In 1619 Willem Kalf, one of the most important representatives of baroque flamboyant still life painting, was born in Rotterdam. Willem Kalf was son of a wealthy family – his father was a successful cloth trader and held several public posts. It can be assumed that the later painter of luxuriously endowed still lives was surrounded by such objects from early childhood on.
Little is known about his early endeavors in art, Hendrik Pot and François Rykhals are mentioned as potential teachers.

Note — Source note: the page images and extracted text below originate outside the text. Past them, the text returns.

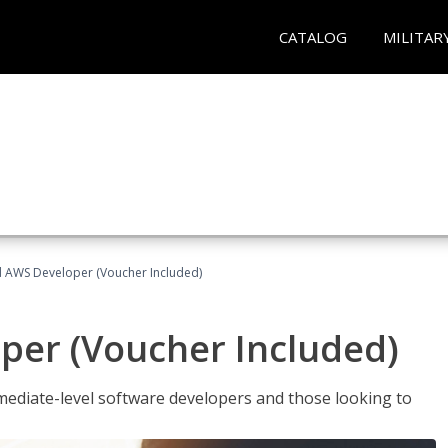
CATALOG
MILITAR
ed AWS Developer (Voucher Included)
per (Voucher Included)
ediate-level software developers and those looking to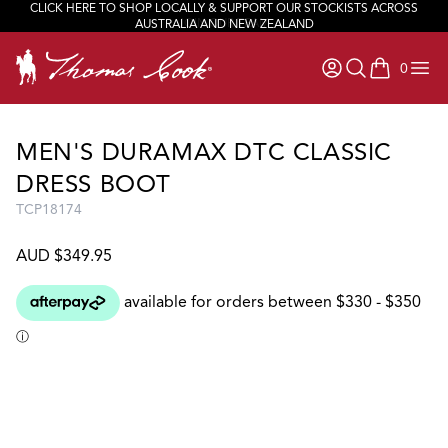
CLICK HERE TO SHOP LOCALLY & SUPPORT OUR STOCKISTS ACROSS
JOIN OUR TEAM
AUSTRALIA AND NEW ZEALAND
0
items in ca
MEN'S DURAMAX DTC CLASSIC
DRESS BOOT
TCP18174
AUD $349.95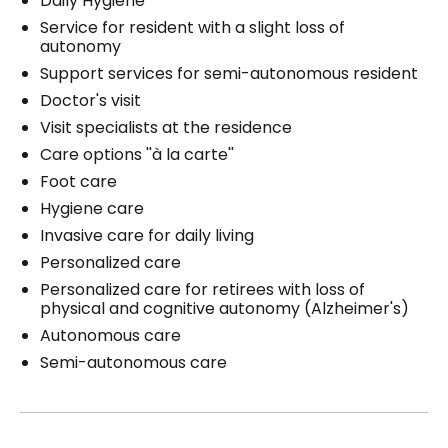
Daily Hygiene
Service for resident with a slight loss of
autonomy
Support services for semi-autonomous resident
Doctor's visit
Visit specialists at the residence
Care options ''à la carte''
Foot care
Hygiene care
Invasive care for daily living
Personalized care
Personalized care for retirees with loss of
physical and cognitive autonomy (Alzheimer's)
Autonomous care
Semi-autonomous care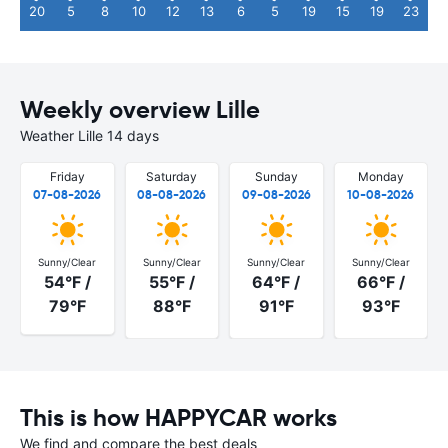
20
5
8
10
12
13
6
5
19
15
19
23
Weekly overview Lille
Weather Lille 14 days
Friday
Saturday
Sunday
Monday
07-08-2026
08-08-2026
09-08-2026
10-08-2026
Sunny/Clear
Sunny/Clear
Sunny/Clear
Sunny/Clear
54°F /
55°F /
64°F /
66°F /
79°F
88°F
91°F
93°F
This is how HAPPYCAR works
We find and compare the best deals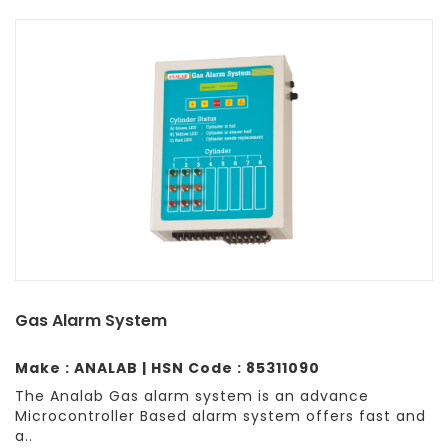
Gas Alarm System
Make : ANALAB | HSN Code : 85311090
The Analab Gas alarm system is an advance
Microcontroller Based alarm system offers fast and
a..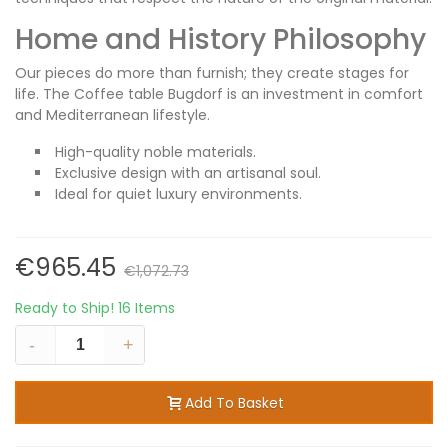
Home and History Philosophy
Our pieces do more than furnish; they create stages for
life. The Coffee table Bugdorf is an investment in comfort
and Mediterranean lifestyle.
High-quality noble materials.
Exclusive design with an artisanal soul.
Ideal for quiet luxury environments.
€965.45
€1,072.73
Ready to Ship!
16 Items
-
+
Add To Basket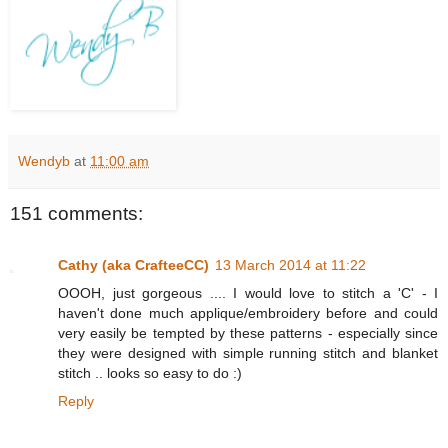
Wendyb
at
11:00 am
151 comments:
Cathy (aka CrafteeCC)
13 March 2014 at 11:22
OOOH, just gorgeous .... I would love to stitch a 'C' - I
haven't done much applique/embroidery before and could
very easily be tempted by these patterns - especially since
they were designed with simple running stitch and blanket
stitch .. looks so easy to do :)
Reply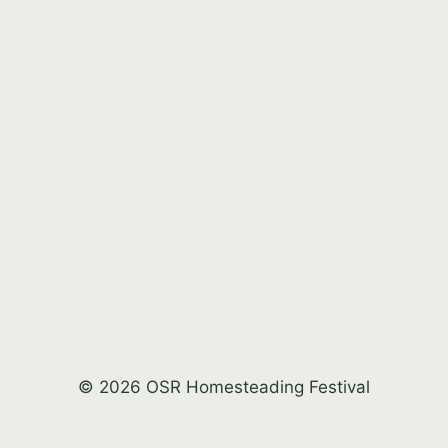
© 2026 OSR Homesteading Festival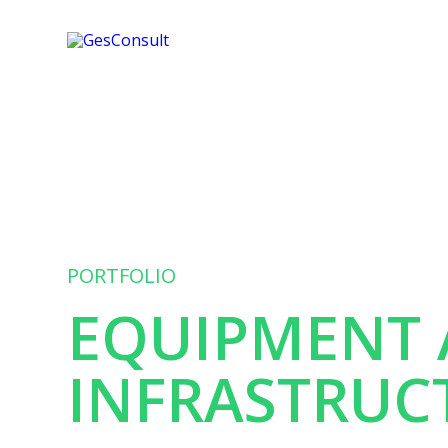
PORTFOLIO
EQUIPMENT
INFRASTRUC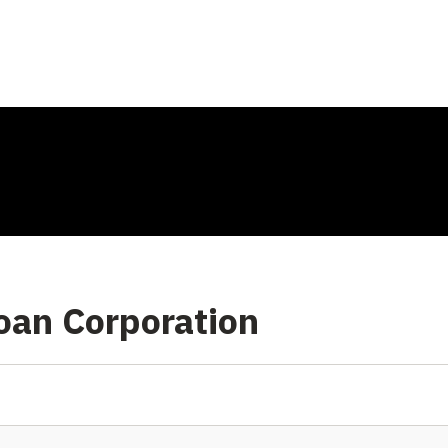
oan Corporation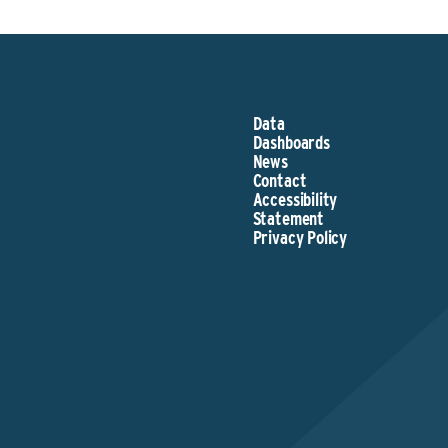
Data
Dashboards
News
Contact
Accessibility
Statement
Privacy Policy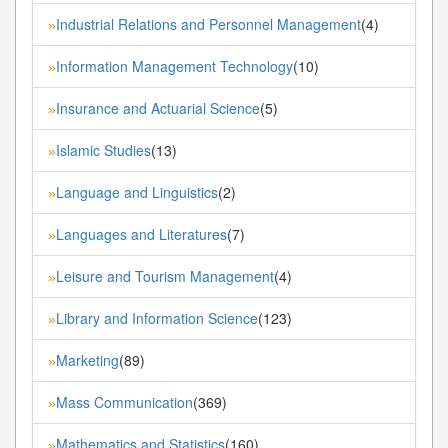
Industrial Relations and Personnel Management
(4)
»
Information Management Technology
(10)
»
Insurance and Actuarial Science
(5)
»
Islamic Studies
(13)
»
Language and Linguistics
(2)
»
Languages and Literatures
(7)
»
Leisure and Tourism Management
(4)
»
Library and Information Science
(123)
»
Marketing
(89)
»
Mass Communication
(369)
»
Mathematics and Statistics
(160)
»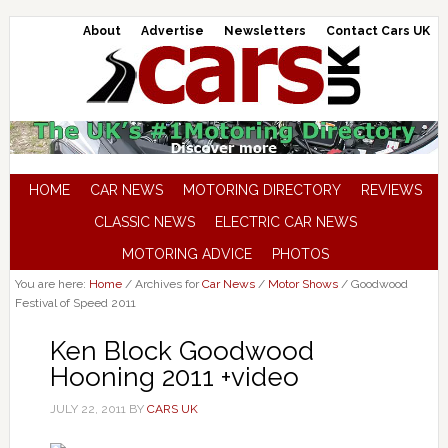
About
Advertise
Newsletters
Contact Cars UK
HOME
CAR NEWS
MOTORING DIRECTORY
REVIEWS
CLASSIC NEWS
ELECTRIC CAR NEWS
MOTORING ADVICE
PHOTOS
You are here:
Home
/
Archives for
Car News
/
Motor Shows
/
Goodwood
Festival of Speed 2011
Ken Block Goodwood
Hooning 2011 +video
JULY 22, 2011
BY
CARS UK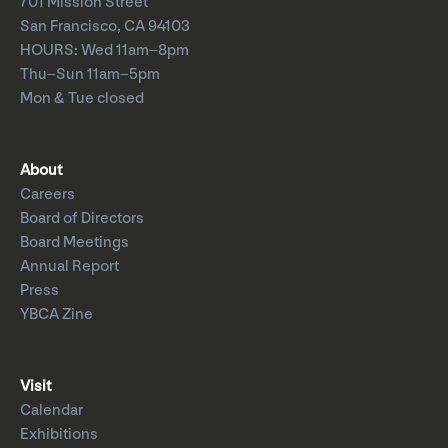
701 Mission Street
San Francisco, CA 94103
HOURS: Wed 11am–8pm
Thu–Sun 11am–5pm
Mon & Tue closed
About
Careers
Board of Directors
Board Meetings
Annual Report
Press
YBCA Zine
Visit
Calendar
Exhibitions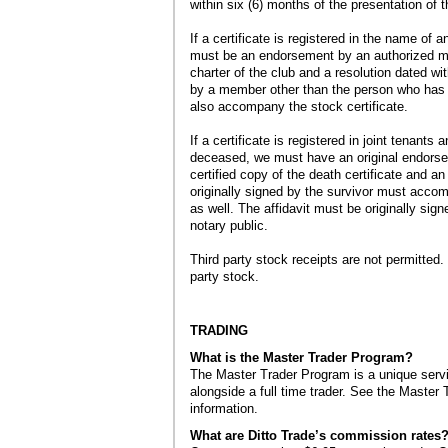
within six (6) months of the presentation of t
If a certificate is registered in the name of 
must be an endorsement by an authorized mem
charter of the club and a resolution dated wi
by a member other than the person who has s
also accompany the stock certificate.
If a certificate is registered in joint tenants 
deceased, we must have an original endorse
certified copy of the death certificate and an 
originally signed by the survivor must accom
as well. The affidavit must be originally sig
notary public.
Third party stock receipts are not permitted.
party stock.
TRADING
What is the Master Trader Program?
The Master Trader Program is a unique serv
alongside a full time trader. See the Master
information.
What are Ditto Trade’s commission rates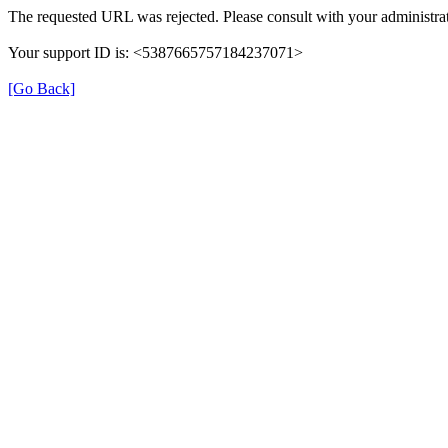
The requested URL was rejected. Please consult with your administrat
Your support ID is: <5387665757184237071>
[Go Back]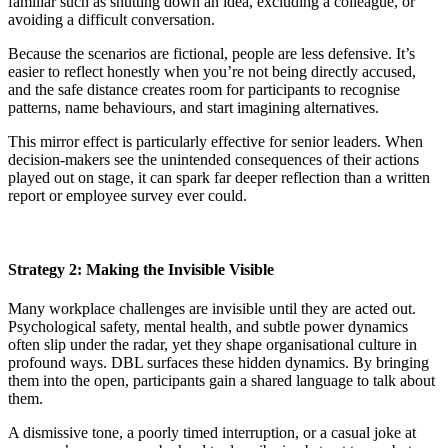
familiar such as shutting down an idea, excluding a colleague, or
avoiding a difficult conversation.
Because the scenarios are fictional, people are less defensive. It’s
easier to reflect honestly when you’re not being directly accused,
and the safe distance creates room for participants to recognise
patterns, name behaviours, and start imagining alternatives.
This mirror effect is particularly effective for senior leaders. When
decision-makers see the unintended consequences of their actions
played out on stage, it can spark far deeper reflection than a written
report or employee survey ever could.
Strategy 2: Making the Invisible Visible
Many workplace challenges are invisible until they are acted out.
Psychological safety, mental health, and subtle power dynamics
often slip under the radar, yet they shape organisational culture in
profound ways. DBL surfaces these hidden dynamics. By bringing
them into the open, participants gain a shared language to talk about
them.
A dismissive tone, a poorly timed interruption, or a casual joke at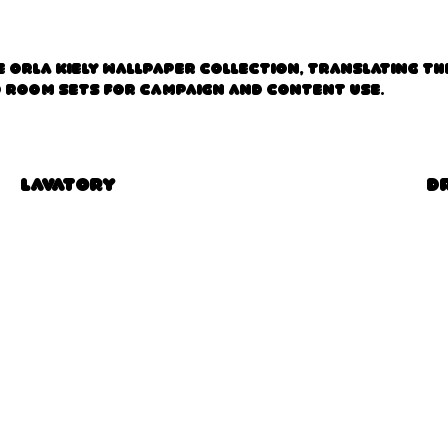
 Orla Kiely Wallpaper collection, translating th
d room sets for campaign and content use.
Lavatory
D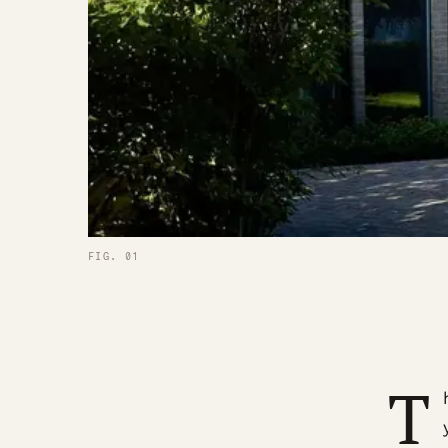
FIG. 01
T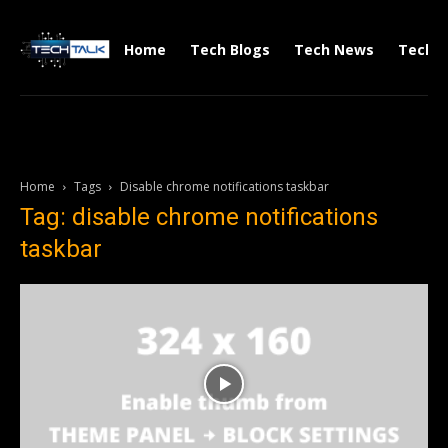
Home
Tech Blogs
Tech News
Tech V
Home
Tags
Disable chrome notifications taskbar
Tag: disable chrome notifications
taskbar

As a young man Willem Kalf spent some years in Paris, there is proof for him in Saint-Germain-des-Prés for 1642. His later path became obvious during his time in France: Next to simple kitchen pieces in small formats, he also made his first rich still life paintings.
In 1646 Willem Kalf returned to Rotterdam and eventually settled in Hoorn, where he married the graphic artist Cornelia Pluvier van Vollenhove in1651.
As of 1653 Willem Kalf, who was regarded a highly educated and sophisticated artist with great esteem, moved to Amsterdam, where he and his wife had four children. In Amsterdam Willem Kalf developed his flamboyant still life paintings: Compositions became more dense, instead of a large number of objects the painter focussed on just a few especially luxurious motifs, shiny vessels, precious china and exquisite food items. Willem Kalf made ever new arrangements of a selection of such objects. Dark backgrounds, subtle lighting and a stunning illusionism of the surface characterize Willem Kalf's still life paintings in portrait format.
As of 1663 the creative powers of Willem Kalf declined. Houbraken reports that Willem Kalf had shifted focus on the art business. In 1693 Willem Kalf died in Amsterdam.